Leave every picture out, and retype all the remaining records exactly.

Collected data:
********************

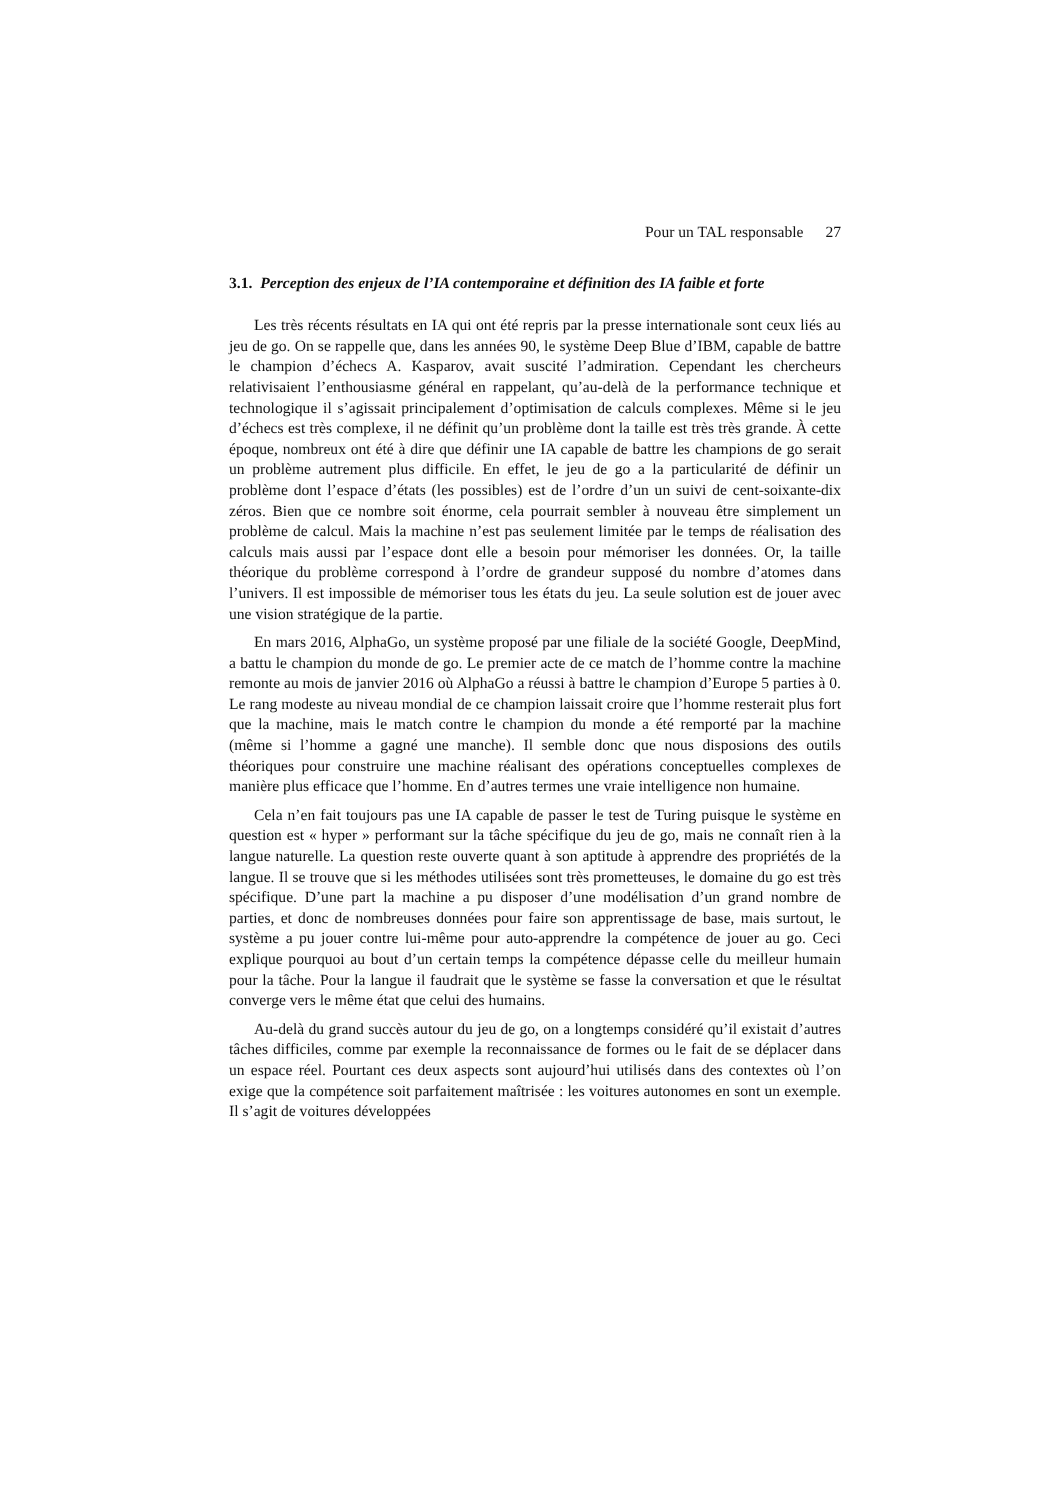Pour un TAL responsable 27
3.1. Perception des enjeux de l’IA contemporaine et définition des IA faible et forte
Les très récents résultats en IA qui ont été repris par la presse internationale sont ceux liés au jeu de go. On se rappelle que, dans les années 90, le système Deep Blue d’IBM, capable de battre le champion d’échecs A. Kasparov, avait suscité l’admiration. Cependant les chercheurs relativisaient l’enthousiasme général en rappelant, qu’au-delà de la performance technique et technologique il s’agissait principalement d’optimisation de calculs complexes. Même si le jeu d’échecs est très complexe, il ne définit qu’un problème dont la taille est très très grande. À cette époque, nombreux ont été à dire que définir une IA capable de battre les champions de go serait un problème autrement plus difficile. En effet, le jeu de go a la particularité de définir un problème dont l’espace d’états (les possibles) est de l’ordre d’un un suivi de cent-soixante-dix zéros. Bien que ce nombre soit énorme, cela pourrait sembler à nouveau être simplement un problème de calcul. Mais la machine n’est pas seulement limitée par le temps de réalisation des calculs mais aussi par l’espace dont elle a besoin pour mémoriser les données. Or, la taille théorique du problème correspond à l’ordre de grandeur supposé du nombre d’atomes dans l’univers. Il est impossible de mémoriser tous les états du jeu. La seule solution est de jouer avec une vision stratégique de la partie.
En mars 2016, AlphaGo, un système proposé par une filiale de la société Google, DeepMind, a battu le champion du monde de go. Le premier acte de ce match de l’homme contre la machine remonte au mois de janvier 2016 où AlphaGo a réussi à battre le champion d’Europe 5 parties à 0. Le rang modeste au niveau mondial de ce champion laissait croire que l’homme resterait plus fort que la machine, mais le match contre le champion du monde a été remporté par la machine (même si l’homme a gagné une manche). Il semble donc que nous disposions des outils théoriques pour construire une machine réalisant des opérations conceptuelles complexes de manière plus efficace que l’homme. En d’autres termes une vraie intelligence non humaine.
Cela n’en fait toujours pas une IA capable de passer le test de Turing puisque le système en question est « hyper » performant sur la tâche spécifique du jeu de go, mais ne connaît rien à la langue naturelle. La question reste ouverte quant à son aptitude à apprendre des propriétés de la langue. Il se trouve que si les méthodes utilisées sont très prometteuses, le domaine du go est très spécifique. D’une part la machine a pu disposer d’une modélisation d’un grand nombre de parties, et donc de nombreuses données pour faire son apprentissage de base, mais surtout, le système a pu jouer contre lui-même pour auto-apprendre la compétence de jouer au go. Ceci explique pourquoi au bout d’un certain temps la compétence dépasse celle du meilleur humain pour la tâche. Pour la langue il faudrait que le système se fasse la conversation et que le résultat converge vers le même état que celui des humains.
Au-delà du grand succès autour du jeu de go, on a longtemps considéré qu’il existait d’autres tâches difficiles, comme par exemple la reconnaissance de formes ou le fait de se déplacer dans un espace réel. Pourtant ces deux aspects sont aujourd’hui utilisés dans des contextes où l’on exige que la compétence soit parfaitement maîtrisée : les voitures autonomes en sont un exemple. Il s’agit de voitures développées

********************

> **Written solution**
Pour un TAL responsable 27
3.1. Perception des enjeux de l’IA contemporaine et définition des IA faible et forte
Les très récents résultats en IA qui ont été repris par la presse internationale sont ceux liés au jeu de go. On se rappelle que, dans les années 90, le système Deep Blue d’IBM, capable de battre le champion d’échecs A. Kasparov, avait suscité l’admiration. Cependant les chercheurs relativisaient l’enthousiasme général en rappelant, qu’au-delà de la performance technique et technologique il s’agissait principalement d’optimisation de calculs complexes. Même si le jeu d’échecs est très complexe, il ne définit qu’un problème dont la taille est très très grande. À cette époque, nombreux ont été à dire que définir une IA capable de battre les champions de go serait un problème autrement plus difficile. En effet, le jeu de go a la particularité de définir un problème dont l’espace d’états (les possibles) est de l’ordre d’un un suivi de cent-soixante-dix zéros. Bien que ce nombre soit énorme, cela pourrait sembler à nouveau être simplement un problème de calcul. Mais la machine n’est pas seulement limitée par le temps de réalisation des calculs mais aussi par l’espace dont elle a besoin pour mémoriser les données. Or, la taille théorique du problème correspond à l’ordre de grandeur supposé du nombre d’atomes dans l’univers. Il est impossible de mémoriser tous les états du jeu. La seule solution est de jouer avec une vision stratégique de la partie.
En mars 2016, AlphaGo, un système proposé par une filiale de la société Google, DeepMind, a battu le champion du monde de go. Le premier acte de ce match de l’homme contre la machine remonte au mois de janvier 2016 où AlphaGo a réussi à battre le champion d’Europe 5 parties à 0. Le rang modeste au niveau mondial de ce champion laissait croire que l’homme resterait plus fort que la machine, mais le match contre le champion du monde a été remporté par la machine (même si l’homme a gagné une manche). Il semble donc que nous disposions des outils théoriques pour construire une machine réalisant des opérations conceptuelles complexes de manière plus efficace que l’homme. En d’autres termes une vraie intelligence non humaine.
Cela n’en fait toujours pas une IA capable de passer le test de Turing puisque le système en question est « hyper » performant sur la tâche spécifique du jeu de go, mais ne connaît rien à la langue naturelle. La question reste ouverte quant à son aptitude à apprendre des propriétés de la langue. Il se trouve que si les méthodes utilisées sont très prometteuses, le domaine du go est très spécifique. D’une part la machine a pu disposer d’une modélisation d’un grand nombre de parties, et donc de nombreuses données pour faire son apprentissage de base, mais surtout, le système a pu jouer contre lui-même pour auto-apprendre la compétence de jouer au go. Ceci explique pourquoi au bout d’un certain temps la compétence dépasse celle du meilleur humain pour la tâche. Pour la langue il faudrait que le système se fasse la conversation et que le résultat converge vers le même état que celui des humains.
Au-delà du grand succès autour du jeu de go, on a longtemps considéré qu’il existait d’autres tâches difficiles, comme par exemple la reconnaissance de formes ou le fait de se déplacer dans un espace réel. Pourtant ces deux aspects sont aujourd’hui utilisés dans des contextes où l’on exige que la compétence soit parfaitement maîtrisée : les voitures autonomes en sont un exemple. Il s’agit de voitures développées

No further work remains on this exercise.